In a significant move, the Houston Independent School District (HISD) board managers formally endorsed a District of Innovation plan during their meeting on December 14, paving the way for an extended school year and the hiring of uncertified teachers. The plan encompasses various measures aimed at enhancing flexibility and local control within the district.
The adoption of the plan followed a mandated 30-day timeline for community members to review it online, culminating in the board’s decision during the December meeting.
Key aspects of the plan include:
- Extended School Year: The plan permits HISD to commence the school year before the fourth Monday in August, thereby allowing for an increase in instructional days. Superintendent Mike Miles emphasized the potential for up to 180 school days in the 2024-25 academic year and up to 185 days in subsequent years, compared to the current 172-day schedule.
- Uncertified Teacher Hiring: HISD will now have the flexibility to hire uncertified teachers without obtaining a waiver from the Texas Education Agency (TEA). Superintendent Miles clarified that this exemption would primarily apply to instructors teaching high school courses, with a preference for certified candidates. Uncertified teachers would be required to obtain certification within two years of being hired.
- Local Teacher Appraisal System: The plan allows HISD to develop its own teacher appraisal system, addressing concerns raised by a previous attempt halted by a Harris County judge. The new system may incorporate a student-feedback component and a streamlined process for administrator coaching.

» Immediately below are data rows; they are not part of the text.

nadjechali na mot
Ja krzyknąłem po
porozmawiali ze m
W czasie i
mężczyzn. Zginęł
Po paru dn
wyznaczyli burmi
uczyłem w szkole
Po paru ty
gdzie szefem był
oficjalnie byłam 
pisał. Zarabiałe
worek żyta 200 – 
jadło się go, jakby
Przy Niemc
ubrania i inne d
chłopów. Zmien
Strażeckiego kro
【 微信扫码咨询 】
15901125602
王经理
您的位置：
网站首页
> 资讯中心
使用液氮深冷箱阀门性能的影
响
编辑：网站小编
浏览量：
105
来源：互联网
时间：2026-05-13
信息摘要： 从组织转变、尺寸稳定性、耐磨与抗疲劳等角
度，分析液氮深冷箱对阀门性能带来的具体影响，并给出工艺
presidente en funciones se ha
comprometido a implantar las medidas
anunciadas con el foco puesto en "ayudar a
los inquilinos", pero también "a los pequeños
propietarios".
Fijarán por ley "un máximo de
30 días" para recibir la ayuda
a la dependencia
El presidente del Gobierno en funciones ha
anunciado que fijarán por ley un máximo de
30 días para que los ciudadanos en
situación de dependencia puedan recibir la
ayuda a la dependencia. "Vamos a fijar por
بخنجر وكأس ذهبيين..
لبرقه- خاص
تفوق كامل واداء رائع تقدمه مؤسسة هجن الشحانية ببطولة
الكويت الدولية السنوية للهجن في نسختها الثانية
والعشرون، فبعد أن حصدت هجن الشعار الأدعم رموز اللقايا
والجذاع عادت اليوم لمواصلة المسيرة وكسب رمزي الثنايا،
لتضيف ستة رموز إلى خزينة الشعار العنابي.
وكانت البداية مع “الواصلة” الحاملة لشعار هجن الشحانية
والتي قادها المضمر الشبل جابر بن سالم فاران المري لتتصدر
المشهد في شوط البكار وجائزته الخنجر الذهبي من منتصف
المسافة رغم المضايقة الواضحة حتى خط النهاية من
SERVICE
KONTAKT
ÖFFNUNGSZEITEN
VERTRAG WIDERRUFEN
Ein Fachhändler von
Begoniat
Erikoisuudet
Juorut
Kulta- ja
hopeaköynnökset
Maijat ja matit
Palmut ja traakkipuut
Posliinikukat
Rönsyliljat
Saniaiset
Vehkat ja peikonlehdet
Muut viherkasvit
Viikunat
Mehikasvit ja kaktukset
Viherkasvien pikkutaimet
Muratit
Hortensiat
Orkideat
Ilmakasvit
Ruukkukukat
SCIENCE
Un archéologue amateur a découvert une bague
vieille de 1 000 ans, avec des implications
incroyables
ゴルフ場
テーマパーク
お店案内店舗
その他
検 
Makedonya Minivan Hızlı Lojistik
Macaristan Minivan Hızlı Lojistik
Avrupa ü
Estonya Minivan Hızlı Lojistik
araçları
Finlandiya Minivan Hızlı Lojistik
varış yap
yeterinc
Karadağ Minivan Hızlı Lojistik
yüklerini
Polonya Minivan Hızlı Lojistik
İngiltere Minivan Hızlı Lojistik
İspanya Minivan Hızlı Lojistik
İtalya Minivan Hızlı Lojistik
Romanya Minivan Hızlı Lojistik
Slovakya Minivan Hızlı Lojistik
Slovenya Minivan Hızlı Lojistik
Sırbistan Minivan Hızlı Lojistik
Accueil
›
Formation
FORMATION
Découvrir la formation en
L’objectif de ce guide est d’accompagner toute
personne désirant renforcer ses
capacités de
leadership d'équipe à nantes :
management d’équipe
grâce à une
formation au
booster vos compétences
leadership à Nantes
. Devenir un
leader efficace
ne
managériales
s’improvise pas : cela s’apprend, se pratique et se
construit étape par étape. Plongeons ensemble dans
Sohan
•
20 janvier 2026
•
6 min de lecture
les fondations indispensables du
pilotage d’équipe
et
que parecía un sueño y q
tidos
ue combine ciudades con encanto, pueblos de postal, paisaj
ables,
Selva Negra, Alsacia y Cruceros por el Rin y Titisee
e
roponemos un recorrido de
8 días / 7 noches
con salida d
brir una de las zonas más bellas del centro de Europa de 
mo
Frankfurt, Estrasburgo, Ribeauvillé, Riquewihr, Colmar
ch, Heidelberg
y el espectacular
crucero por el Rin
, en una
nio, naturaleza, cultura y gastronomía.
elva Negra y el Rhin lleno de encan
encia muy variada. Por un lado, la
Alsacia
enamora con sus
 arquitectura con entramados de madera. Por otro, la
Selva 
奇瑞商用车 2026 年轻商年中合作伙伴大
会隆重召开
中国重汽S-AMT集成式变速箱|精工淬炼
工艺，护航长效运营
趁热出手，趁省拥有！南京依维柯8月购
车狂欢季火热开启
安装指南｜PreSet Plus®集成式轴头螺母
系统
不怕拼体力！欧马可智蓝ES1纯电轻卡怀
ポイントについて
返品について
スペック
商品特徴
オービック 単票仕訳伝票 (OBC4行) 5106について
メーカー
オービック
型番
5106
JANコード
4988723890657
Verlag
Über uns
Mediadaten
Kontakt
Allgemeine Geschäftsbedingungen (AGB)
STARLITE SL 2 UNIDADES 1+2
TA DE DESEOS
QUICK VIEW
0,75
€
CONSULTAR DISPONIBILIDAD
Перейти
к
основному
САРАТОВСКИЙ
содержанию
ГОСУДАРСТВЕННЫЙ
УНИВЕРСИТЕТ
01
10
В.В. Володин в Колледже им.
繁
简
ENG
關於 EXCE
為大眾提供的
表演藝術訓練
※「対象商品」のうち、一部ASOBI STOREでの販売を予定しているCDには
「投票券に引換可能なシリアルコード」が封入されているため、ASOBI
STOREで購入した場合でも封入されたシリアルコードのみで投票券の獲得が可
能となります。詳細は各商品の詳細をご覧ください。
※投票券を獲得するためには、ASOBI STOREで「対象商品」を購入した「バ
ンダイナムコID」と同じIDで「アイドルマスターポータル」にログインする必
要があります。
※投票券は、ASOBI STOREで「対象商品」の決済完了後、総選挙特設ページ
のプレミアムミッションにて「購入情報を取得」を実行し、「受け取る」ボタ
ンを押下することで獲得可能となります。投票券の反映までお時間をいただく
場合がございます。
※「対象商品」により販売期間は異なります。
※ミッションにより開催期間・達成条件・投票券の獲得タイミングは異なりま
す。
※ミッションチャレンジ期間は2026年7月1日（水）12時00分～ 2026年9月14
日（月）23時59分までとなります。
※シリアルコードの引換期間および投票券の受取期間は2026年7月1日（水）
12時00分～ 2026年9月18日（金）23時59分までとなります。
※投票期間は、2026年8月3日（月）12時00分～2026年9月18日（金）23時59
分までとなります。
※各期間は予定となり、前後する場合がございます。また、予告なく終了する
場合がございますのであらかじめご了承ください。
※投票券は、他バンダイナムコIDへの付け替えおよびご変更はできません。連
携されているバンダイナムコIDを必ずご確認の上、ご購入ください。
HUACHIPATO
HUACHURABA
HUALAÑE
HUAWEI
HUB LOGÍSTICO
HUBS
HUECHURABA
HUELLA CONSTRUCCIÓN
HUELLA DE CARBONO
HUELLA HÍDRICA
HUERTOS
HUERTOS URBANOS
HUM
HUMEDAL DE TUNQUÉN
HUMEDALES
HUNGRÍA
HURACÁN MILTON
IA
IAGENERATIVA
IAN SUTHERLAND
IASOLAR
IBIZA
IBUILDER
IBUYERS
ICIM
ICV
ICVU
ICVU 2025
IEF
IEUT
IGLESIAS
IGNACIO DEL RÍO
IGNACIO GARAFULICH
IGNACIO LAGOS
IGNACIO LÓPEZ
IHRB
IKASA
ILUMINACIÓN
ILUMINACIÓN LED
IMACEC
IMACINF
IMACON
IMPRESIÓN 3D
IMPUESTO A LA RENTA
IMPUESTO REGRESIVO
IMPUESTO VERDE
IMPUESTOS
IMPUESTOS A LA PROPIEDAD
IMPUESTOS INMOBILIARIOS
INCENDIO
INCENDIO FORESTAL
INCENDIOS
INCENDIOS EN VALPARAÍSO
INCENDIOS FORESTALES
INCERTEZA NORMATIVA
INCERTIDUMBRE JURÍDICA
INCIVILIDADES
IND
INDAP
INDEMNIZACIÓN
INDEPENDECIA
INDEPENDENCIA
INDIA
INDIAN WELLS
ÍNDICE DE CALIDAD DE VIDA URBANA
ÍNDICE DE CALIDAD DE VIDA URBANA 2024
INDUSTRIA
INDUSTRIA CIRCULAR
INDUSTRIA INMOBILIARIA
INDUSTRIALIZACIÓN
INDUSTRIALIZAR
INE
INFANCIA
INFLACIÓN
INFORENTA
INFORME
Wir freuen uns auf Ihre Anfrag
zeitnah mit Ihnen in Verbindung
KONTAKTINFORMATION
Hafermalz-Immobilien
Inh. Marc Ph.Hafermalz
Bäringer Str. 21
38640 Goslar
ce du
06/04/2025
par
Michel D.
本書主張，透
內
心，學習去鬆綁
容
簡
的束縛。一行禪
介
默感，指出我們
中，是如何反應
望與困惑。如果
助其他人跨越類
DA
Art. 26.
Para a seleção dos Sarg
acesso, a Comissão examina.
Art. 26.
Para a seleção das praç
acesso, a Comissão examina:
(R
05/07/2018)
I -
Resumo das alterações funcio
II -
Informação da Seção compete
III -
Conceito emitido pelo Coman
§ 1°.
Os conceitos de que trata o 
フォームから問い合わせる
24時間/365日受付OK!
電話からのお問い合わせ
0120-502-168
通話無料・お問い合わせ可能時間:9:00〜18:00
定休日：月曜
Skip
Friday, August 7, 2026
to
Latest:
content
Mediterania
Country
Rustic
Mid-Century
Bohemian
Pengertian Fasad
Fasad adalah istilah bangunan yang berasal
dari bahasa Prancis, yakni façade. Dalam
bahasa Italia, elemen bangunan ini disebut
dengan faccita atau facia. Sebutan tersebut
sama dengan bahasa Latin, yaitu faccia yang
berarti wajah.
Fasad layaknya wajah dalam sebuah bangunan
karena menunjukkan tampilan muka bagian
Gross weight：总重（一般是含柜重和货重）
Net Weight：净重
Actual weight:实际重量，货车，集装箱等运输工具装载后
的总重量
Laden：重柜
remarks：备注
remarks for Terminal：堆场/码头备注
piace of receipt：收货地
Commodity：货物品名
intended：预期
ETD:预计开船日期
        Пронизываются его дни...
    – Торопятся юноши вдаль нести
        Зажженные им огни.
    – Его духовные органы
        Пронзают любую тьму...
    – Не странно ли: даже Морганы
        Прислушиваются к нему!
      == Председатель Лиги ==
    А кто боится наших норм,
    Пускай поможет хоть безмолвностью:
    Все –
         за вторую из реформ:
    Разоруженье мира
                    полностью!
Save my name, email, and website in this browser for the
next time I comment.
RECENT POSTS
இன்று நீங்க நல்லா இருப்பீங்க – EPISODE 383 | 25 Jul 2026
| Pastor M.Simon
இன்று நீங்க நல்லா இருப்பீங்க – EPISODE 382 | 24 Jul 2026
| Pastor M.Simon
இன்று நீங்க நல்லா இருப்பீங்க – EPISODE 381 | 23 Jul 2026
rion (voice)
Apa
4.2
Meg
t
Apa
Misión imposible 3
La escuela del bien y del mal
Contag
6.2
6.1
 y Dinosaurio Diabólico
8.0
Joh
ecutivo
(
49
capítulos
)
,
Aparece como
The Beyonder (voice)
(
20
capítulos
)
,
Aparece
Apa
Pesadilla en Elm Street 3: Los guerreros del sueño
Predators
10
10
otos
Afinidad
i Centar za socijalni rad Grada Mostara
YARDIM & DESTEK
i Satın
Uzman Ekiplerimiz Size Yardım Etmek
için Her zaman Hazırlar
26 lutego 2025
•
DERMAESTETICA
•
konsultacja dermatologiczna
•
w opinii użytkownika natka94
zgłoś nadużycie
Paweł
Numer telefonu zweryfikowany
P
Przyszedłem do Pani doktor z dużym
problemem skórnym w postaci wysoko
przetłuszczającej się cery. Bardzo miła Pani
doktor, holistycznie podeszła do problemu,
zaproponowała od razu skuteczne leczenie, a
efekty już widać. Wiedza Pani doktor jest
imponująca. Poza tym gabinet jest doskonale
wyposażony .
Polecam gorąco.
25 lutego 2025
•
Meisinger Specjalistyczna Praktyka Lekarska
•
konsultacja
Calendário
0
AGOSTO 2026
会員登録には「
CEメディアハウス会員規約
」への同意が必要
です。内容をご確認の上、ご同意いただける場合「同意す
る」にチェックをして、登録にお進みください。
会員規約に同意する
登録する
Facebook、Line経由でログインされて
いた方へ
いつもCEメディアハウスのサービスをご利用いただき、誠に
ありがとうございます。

- Disciplinary Alternatives: The district gains discretion in deciding whether to send a student to a Disciplinary Alternative Education Program for offenses related to e-cigarettes or marijuana. The plan argues that this flexibility could lead to better student outcomes and graduation rates, citing a recent study on the impact of disciplinary measures on graduation rates.
The community response to the plan has been mixed, with more than a dozen members expressing their views during the meeting. Some, such as Daniel Santos from the Houston Federation of Teachers, criticized the plan, stating concerns about the quality of instruction and the lack of community collaboration. On the other hand, supporters like Trista Bishop-Watt commended the plan for providing additional learning days and flexibility.
The district will now submit the adopted plan to the TEA within 15 days to officially attain its District of Innovation designation. Exemptions granted under the plan will be effective for five years, subject to review based on academic and financial performance ratings. If the district receives consecutive unacceptable ratings, the TEA commissioner may terminate or require amendments to the innovation plan. Three consecutive years of unacceptable ratings mandate termination of the plan.